Still, Gaige says that in losing so much of what she owned she has learned a lot, and she continues to grow as a result.

“It’s kind of hard to look in retrospect at what I’ve learned from it when I’m still learning from it,” she said.

Gaige will be starting her final semester of classes at Tulane University on Jan. 16, and will be moving back into the same house after the first floor is gutted and renovated. She looks forward to her friends returning to campus as well.

“I’m really looking forward to seeing everybody again,” Gaige said. “It’ll be a good time, I’m sure.”

-Nicole Wetherell

Lauren Ulf, Junior

Tulane junior Lauren Ulf, who spent the last three months taking classes at GW, can’t wait to get back to New Orleans.

Ulf, who commuted to D.C. twice a week from her home in Bethesda, Md., said she enjoyed taking classes at GW, but wasn’t interested in the campus social life.

“I have just a general sense of apathy. It was hard because (transferring to GW) was not something I chose,” Ulf said. “For me it is more of a transition period. I feel like my life is on pause, and I just didn’t want to invest too much of myself into it besides for academics.”

Ulf said she enjoyed her GW classes in English and anthropology, but never got a feel for the campus in the heart of Washington, D.C.

“I’m not a huge fan of the city campus,” she said. “Tulane is in the city, but it is a separate entity. (GW) is hard to get used to.”

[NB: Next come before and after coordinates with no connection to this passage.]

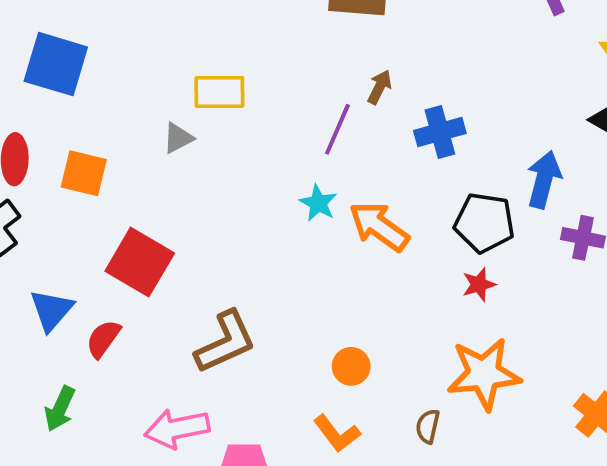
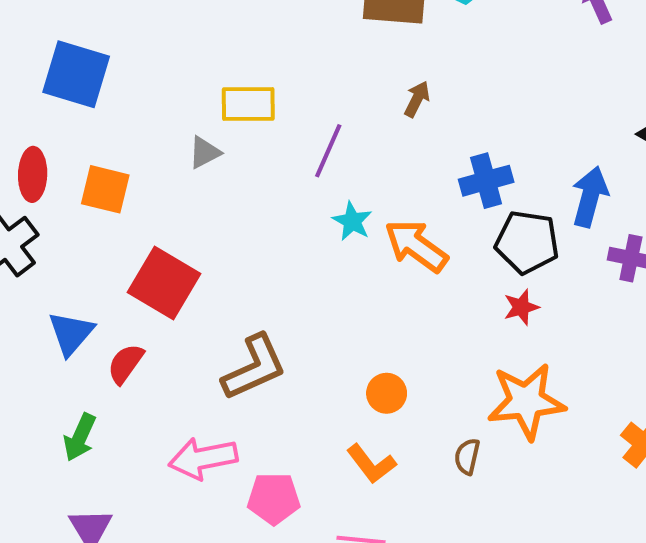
purple line: (337, 129) -> (328, 151), moved
blue cross: (440, 132) -> (486, 181), moved

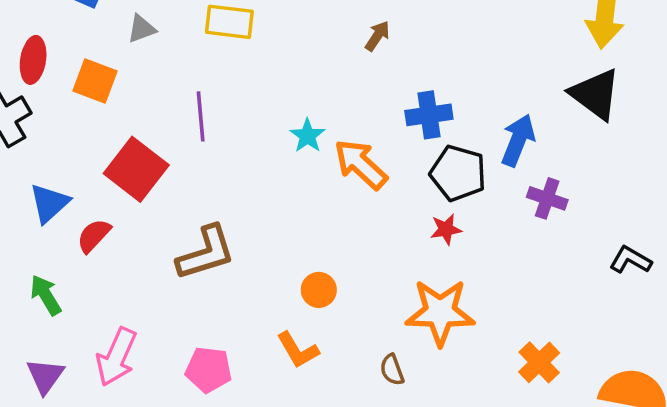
purple line: (328, 151) -> (201, 116), moved, turned -36
gray triangle: (205, 152) -> (142, 29), moved
green arrow: (80, 437) -> (46, 295), turned 117
brown semicircle: (467, 456) -> (392, 370), moved, turned -40
pink arrow: (203, 458) -> (116, 357), moved, turned -62

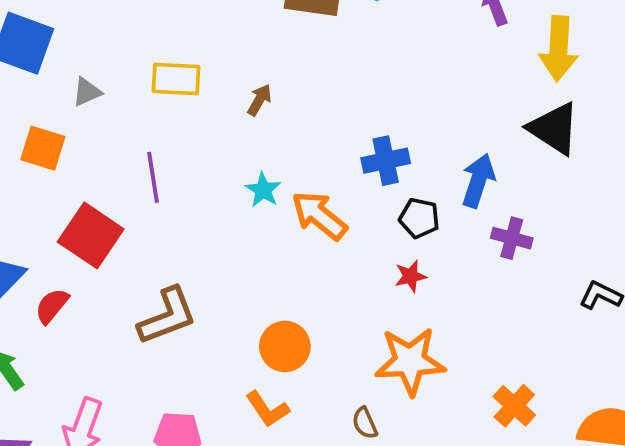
brown arrow: (377, 36) -> (259, 100), moved
black pentagon: (458, 173) -> (419, 218), size x0.7
orange circle: (319, 290) -> (285, 346), size x1.4

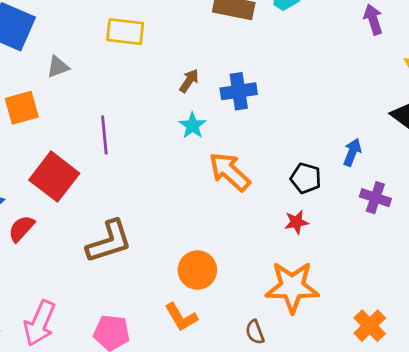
yellow rectangle: (176, 79) -> (125, 32), moved
orange square: (43, 148) -> (22, 108), turned -36
blue cross: (386, 161) -> (239, 91), moved
blue arrow: (478, 181) -> (352, 152), size x0.7
cyan star: (263, 190) -> (192, 126), moved

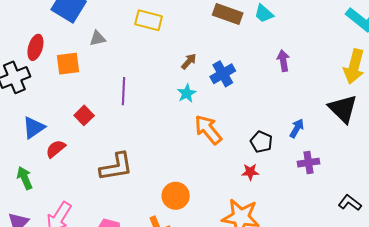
purple arrow: (373, 19) -> (283, 61), moved
blue cross: (239, 91) -> (223, 74), turned -30
red square: (54, 177) -> (84, 115), size x0.6
purple cross: (375, 198) -> (308, 163), turned -35

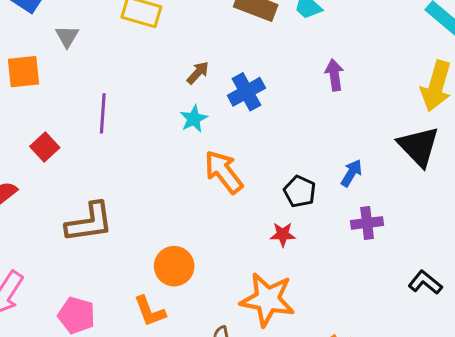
gray triangle: (98, 38) -> (67, 36), turned -48

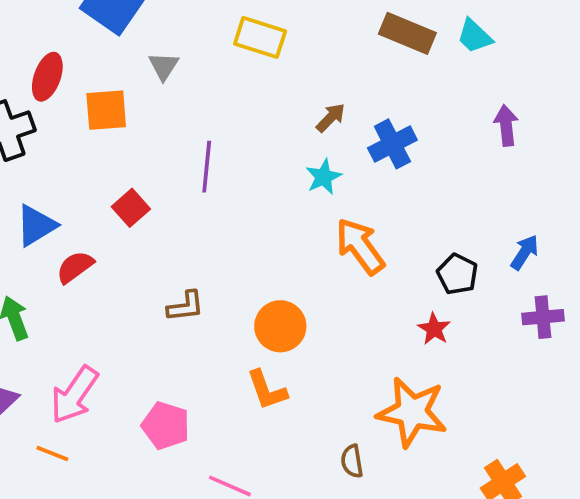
brown L-shape: (89, 222) -> (186, 306), size x0.6
red star: (283, 234) -> (434, 329), turned 30
orange circle: (174, 266) -> (280, 326), moved
orange L-shape: (150, 311) -> (267, 390), moved

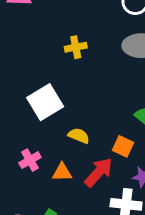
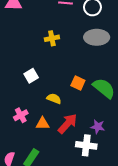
white square: (45, 102) -> (31, 76), size x0.6
orange square: (123, 146) -> (78, 83), moved

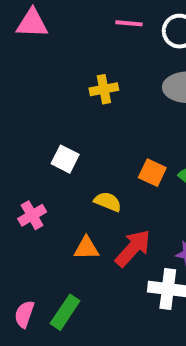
white square: (31, 76) -> (65, 159), turned -32
pink cross: (21, 115) -> (32, 215), moved

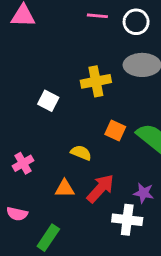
yellow cross: (104, 89) -> (96, 81), moved, size x1.4
white square: (65, 159) -> (48, 101), moved
pink semicircle: (24, 314) -> (17, 214), moved, turned -96

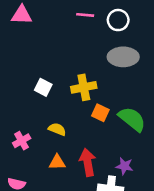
yellow cross: (96, 81) -> (84, 87), moved
yellow semicircle: (81, 153) -> (57, 129), moved
red arrow: (100, 188) -> (88, 162), turned -52

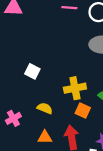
yellow cross: (84, 87) -> (75, 88), moved
orange square: (100, 113) -> (83, 111), moved

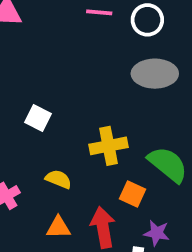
orange square: (83, 111) -> (133, 194), moved

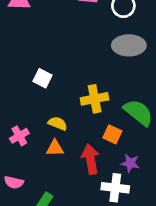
orange triangle: (58, 227) -> (55, 148), moved

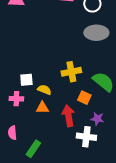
white square: (43, 78) -> (26, 80), moved, turned -32
pink cross: (19, 136) -> (16, 99), turned 32
pink semicircle: (14, 182) -> (12, 133), turned 72

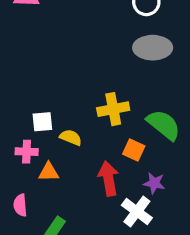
orange triangle: (42, 108) -> (49, 172), moved
white cross: (86, 137) -> (137, 211), turned 30

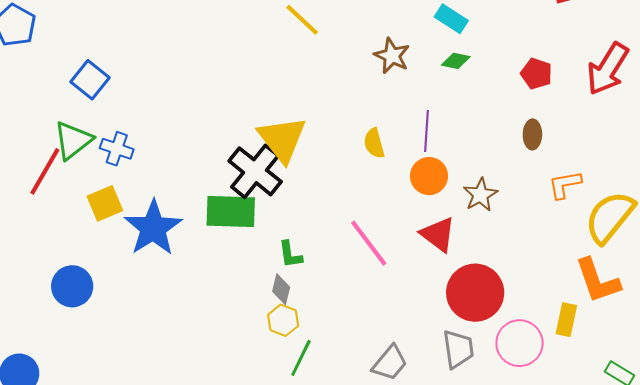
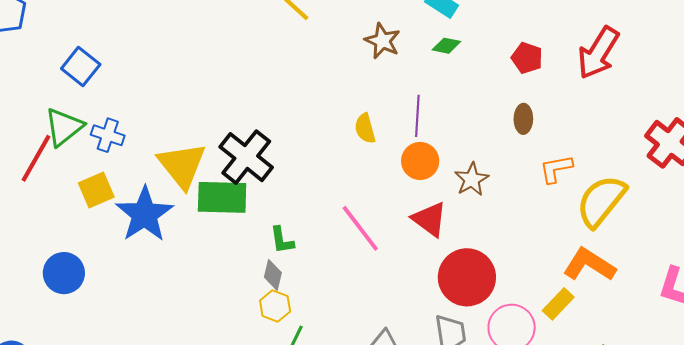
yellow triangle: (282, 139) -> (182, 165), moved
orange L-shape: (598, 281) -> (589, 265), turned 142
yellow rectangle: (566, 320) -> (558, 304), turned 32

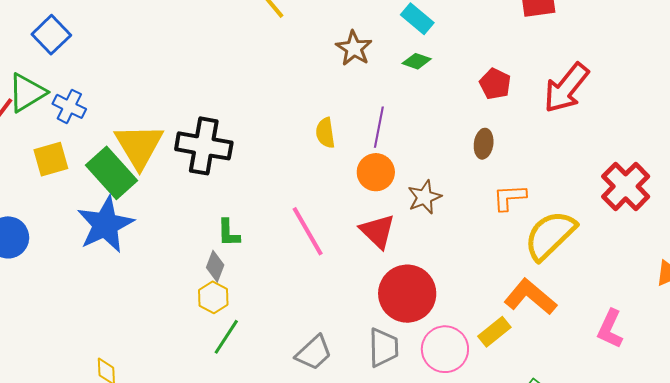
black cross: (246, 157) -> (204, 146), turned -36
green rectangle: (222, 197) -> (111, 173), moved, turned 39
blue star: (145, 214) -> (105, 225), moved

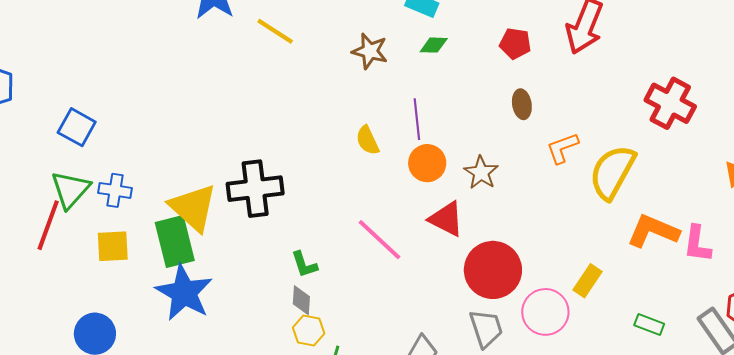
yellow square: (51, 159) -> (113, 246), turned 30
green rectangle: (111, 173) -> (175, 241), turned 45
orange L-shape: (530, 297) -> (653, 231), moved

Ulf spent four days in New Orleans before the category four Hurricane Katrina forced her to evacuate the city. She spent a week at her roommate’s house in Georgia, surveying the devastation of the storm. When Tulane announced it would be closed for the semester, Ulf finally went home to Bethesda.

Ulf spent most of her time working for her aunt in D.C. and hanging out with old high school friends. In retrospect, she said she wishes she spent the semester at a school farther from home.

“I sometimes wish I had gone somewhere to get a more abroad feel,” she said. “I wish I hadn’t felt the need to just stay on track and I had done something different.”

Although she hasn’t returned to New Orleans since the hurricane hit, Ulf said she’s excited to go back to Tulane in January and do her part to help clean up the city. Unlike so many residents left homeless, Ulf will return to an off-campus apartment that was spared the devastation of floodwaters.

“I know my stuff’s okay,” she said. “We were lucky that there was no flooding or looting where our apartment is, but I have no idea what to expect from the city.”

“I would like to get down there where I can help out, but it is hard going back to your home when it’s not your home as you remembered it,” she added. “I know (Tulane) will try to create a sense of normalcy.”

Ulf said she knows of some Tulane students who won’t be returning to New Orleans next semester, but she couldn’t imagine staying away from her school.

“I am more gung-ho about Tulane than ever,” she said. “The spirit of the city is so strong, you can’t just move away and forget about it.”